Dataset Preprocessing
Overview
Dataset pre-processing is the step where Axolotl takes each dataset you’ve configured alongside the dataset format and prompt strategies to:
- parse the dataset based on the dataset format
- transform the dataset to how you would interact with the model based on the prompt strategy
- tokenize the dataset based on the configured model & tokenizer
- shuffle and merge multiple datasets together if using more than one
The processing of the datasets can happen one of two ways:
- Before kicking off training by calling
axolotl preprocess config.yaml --debug
- When training is started
What are the benefits of pre-processing?
When training interactively or for sweeps (e.g. you are restarting the trainer often), processing the datasets can oftentimes be frustratingly slow. Pre-processing will cache the tokenized/formatted datasets according to a hash of dependent training parameters so that it will intelligently pull from its cache when possible.
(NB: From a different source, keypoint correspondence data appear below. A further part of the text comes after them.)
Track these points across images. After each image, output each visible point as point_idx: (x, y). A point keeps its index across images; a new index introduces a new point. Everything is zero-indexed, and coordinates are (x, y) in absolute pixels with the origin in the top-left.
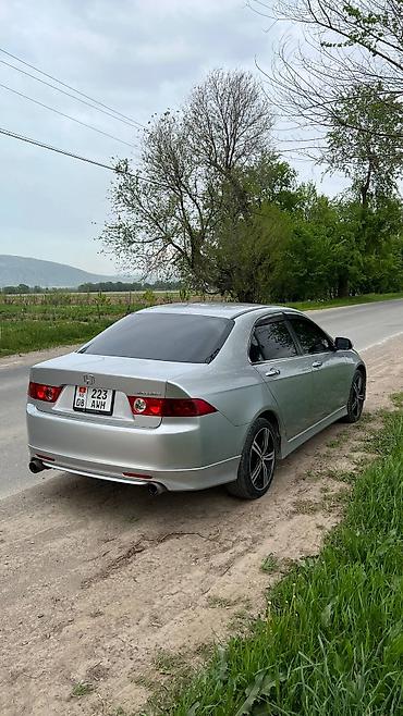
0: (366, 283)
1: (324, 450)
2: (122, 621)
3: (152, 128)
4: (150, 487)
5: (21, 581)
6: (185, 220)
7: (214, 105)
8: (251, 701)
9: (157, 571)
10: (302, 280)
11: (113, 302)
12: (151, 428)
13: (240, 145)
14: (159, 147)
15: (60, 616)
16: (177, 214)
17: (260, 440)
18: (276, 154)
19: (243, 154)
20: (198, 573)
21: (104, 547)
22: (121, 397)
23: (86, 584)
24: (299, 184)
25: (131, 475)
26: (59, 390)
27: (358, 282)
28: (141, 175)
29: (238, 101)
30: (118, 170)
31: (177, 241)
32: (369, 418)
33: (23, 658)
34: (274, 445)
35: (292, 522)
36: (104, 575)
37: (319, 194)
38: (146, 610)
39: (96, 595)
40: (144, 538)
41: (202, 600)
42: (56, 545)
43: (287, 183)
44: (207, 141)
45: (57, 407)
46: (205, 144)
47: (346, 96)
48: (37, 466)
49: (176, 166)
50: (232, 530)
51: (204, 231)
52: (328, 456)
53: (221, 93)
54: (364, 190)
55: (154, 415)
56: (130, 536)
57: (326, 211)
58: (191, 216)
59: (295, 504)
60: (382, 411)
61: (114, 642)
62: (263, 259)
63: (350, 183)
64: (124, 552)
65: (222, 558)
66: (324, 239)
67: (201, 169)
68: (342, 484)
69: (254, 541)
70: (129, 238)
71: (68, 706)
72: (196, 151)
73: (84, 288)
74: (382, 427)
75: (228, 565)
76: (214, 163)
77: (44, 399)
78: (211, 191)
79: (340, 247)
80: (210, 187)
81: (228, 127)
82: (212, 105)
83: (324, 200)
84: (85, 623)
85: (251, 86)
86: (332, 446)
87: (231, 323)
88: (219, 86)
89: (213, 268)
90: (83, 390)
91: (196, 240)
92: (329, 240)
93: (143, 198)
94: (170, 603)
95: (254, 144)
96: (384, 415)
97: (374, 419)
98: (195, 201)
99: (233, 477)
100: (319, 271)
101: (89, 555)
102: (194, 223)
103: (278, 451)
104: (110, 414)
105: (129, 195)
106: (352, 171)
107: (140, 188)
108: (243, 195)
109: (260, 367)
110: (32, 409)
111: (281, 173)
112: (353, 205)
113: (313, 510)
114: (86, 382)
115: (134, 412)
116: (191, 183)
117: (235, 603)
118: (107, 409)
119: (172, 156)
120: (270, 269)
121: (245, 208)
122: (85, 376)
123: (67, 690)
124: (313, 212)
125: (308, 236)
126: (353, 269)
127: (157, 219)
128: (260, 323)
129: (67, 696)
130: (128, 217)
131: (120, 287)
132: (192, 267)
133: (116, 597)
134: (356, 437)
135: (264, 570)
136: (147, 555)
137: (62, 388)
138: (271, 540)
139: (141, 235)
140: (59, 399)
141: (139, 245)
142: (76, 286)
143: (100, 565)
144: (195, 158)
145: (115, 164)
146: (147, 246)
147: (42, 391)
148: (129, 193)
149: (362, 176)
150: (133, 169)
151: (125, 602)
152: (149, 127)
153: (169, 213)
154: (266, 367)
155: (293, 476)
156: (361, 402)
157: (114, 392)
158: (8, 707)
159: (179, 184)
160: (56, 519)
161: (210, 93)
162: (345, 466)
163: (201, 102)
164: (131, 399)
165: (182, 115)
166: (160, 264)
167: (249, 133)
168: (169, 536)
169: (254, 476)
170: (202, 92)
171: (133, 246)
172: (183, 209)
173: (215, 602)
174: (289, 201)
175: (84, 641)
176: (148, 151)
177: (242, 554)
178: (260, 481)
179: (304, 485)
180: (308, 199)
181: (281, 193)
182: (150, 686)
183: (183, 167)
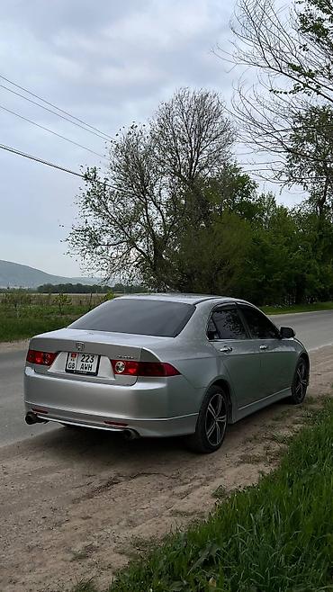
0: (323, 291)
1: (270, 422)
2: (106, 522)
3: (120, 140)
4: (127, 432)
5: (25, 497)
6: (149, 225)
7: (180, 120)
8: (202, 559)
9: (131, 496)
10: (260, 286)
11: (74, 303)
12: (128, 385)
13: (203, 158)
14: (127, 157)
15: (59, 518)
16: (142, 220)
17: (215, 404)
18: (238, 166)
19: (206, 166)
20: (163, 497)
21: (88, 480)
22: (105, 362)
23: (75, 501)
24: (259, 195)
25: (110, 423)
26: (54, 356)
27: (316, 291)
28: (108, 183)
29: (203, 116)
30: (86, 177)
31: (140, 245)
32: (311, 401)
33: (34, 539)
34: (227, 410)
35: (238, 469)
36: (89, 496)
37: (278, 204)
38: (124, 517)
39: (84, 507)
40: (119, 475)
41: (167, 512)
42: (50, 477)
43: (247, 193)
44: (172, 153)
45: (52, 369)
46: (170, 156)
47: (304, 116)
48: (31, 419)
49: (142, 176)
50: (190, 472)
51: (166, 237)
52: (272, 427)
53: (186, 109)
54: (321, 202)
55: (131, 374)
56: (108, 474)
57: (285, 221)
58: (155, 222)
59: (241, 457)
60: (323, 396)
61: (101, 533)
62: (223, 264)
63: (308, 196)
64: (104, 483)
65: (183, 489)
66: (281, 248)
67: (166, 179)
68: (282, 445)
69: (208, 479)
70: (94, 240)
71: (72, 564)
72: (161, 162)
73: (41, 289)
74: (322, 407)
75: (187, 493)
76: (179, 174)
77: (41, 363)
78: (174, 199)
79: (296, 255)
80: (173, 196)
81: (193, 140)
82: (178, 120)
83: (283, 211)
84: (77, 522)
85: (215, 104)
86: (277, 419)
87: (193, 307)
88: (185, 104)
89: (174, 272)
90: (74, 355)
91: (159, 244)
92: (286, 249)
93: (109, 204)
94: (142, 513)
95: (216, 157)
96: (324, 399)
97: (316, 402)
98: (159, 208)
99: (191, 430)
100: (277, 277)
101: (76, 484)
102: (157, 229)
103: (230, 417)
104: (95, 374)
105: (96, 201)
106: (310, 185)
107: (108, 194)
108: (204, 204)
109: (216, 344)
110: (30, 372)
111: (241, 184)
112: (311, 217)
113: (257, 461)
114: (77, 349)
115: (115, 373)
116: (156, 192)
117: (192, 514)
118: (94, 371)
119: (139, 166)
120: (230, 274)
121: (206, 216)
122: (77, 343)
123: (70, 557)
124: (272, 222)
125: (266, 245)
126: (310, 277)
127: (123, 223)
128: (217, 310)
129: (70, 559)
130: (94, 222)
131: (80, 289)
132: (154, 270)
133: (100, 509)
134: (298, 413)
135: (215, 496)
136: (122, 486)
137: (56, 354)
138: (222, 479)
139: (106, 239)
140: (54, 364)
141: (104, 248)
142: (35, 286)
143: (86, 490)
144: (160, 168)
145: (84, 171)
146: (111, 249)
147: (40, 357)
148: (96, 198)
149: (319, 189)
150: (101, 176)
151: (108, 512)
152: (117, 138)
153: (135, 219)
154: (220, 345)
155: (242, 439)
156: (305, 387)
157: (100, 356)
158: (29, 563)
159: (144, 192)
160: (46, 461)
161: (176, 109)
162: (286, 433)
163: (168, 117)
164: (113, 362)
165: (148, 128)
166: (123, 266)
167: (213, 146)
168: (139, 475)
169: (209, 433)
170: (169, 109)
171: (99, 249)
172: (147, 216)
173: (176, 513)
174: (250, 211)
175: (78, 531)
176: (116, 161)
177: (198, 487)
178: (214, 437)
179: (250, 445)
180: (268, 209)
181: (242, 203)
182: (130, 555)
183: (149, 177)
The path of the cache is controlled by dataset_prepared_path:
and is often left blank in example YAMLs as this leads to a more robust solution that prevents unexpectedly reusing cached data.
If dataset_prepared_path:
is left empty, when training, the processed dataset will be cached in a default path of ./last_run_prepared/
, but will ignore anything already cached there. By explicitly setting dataset_prepared_path: ./last_run_prepared
, the trainer will use whatever pre-processed data is in the cache.
What are the edge cases?
Let’s say you are writing a custom prompt strategy or using a user-defined prompt template. Because the trainer cannot readily detect these changes, we cannot change the calculated hash value for the pre-processed dataset.
If you have dataset_prepared_path: ...
set and change your prompt templating logic, it may not pick up the changes you made and you will be training over the old prompt.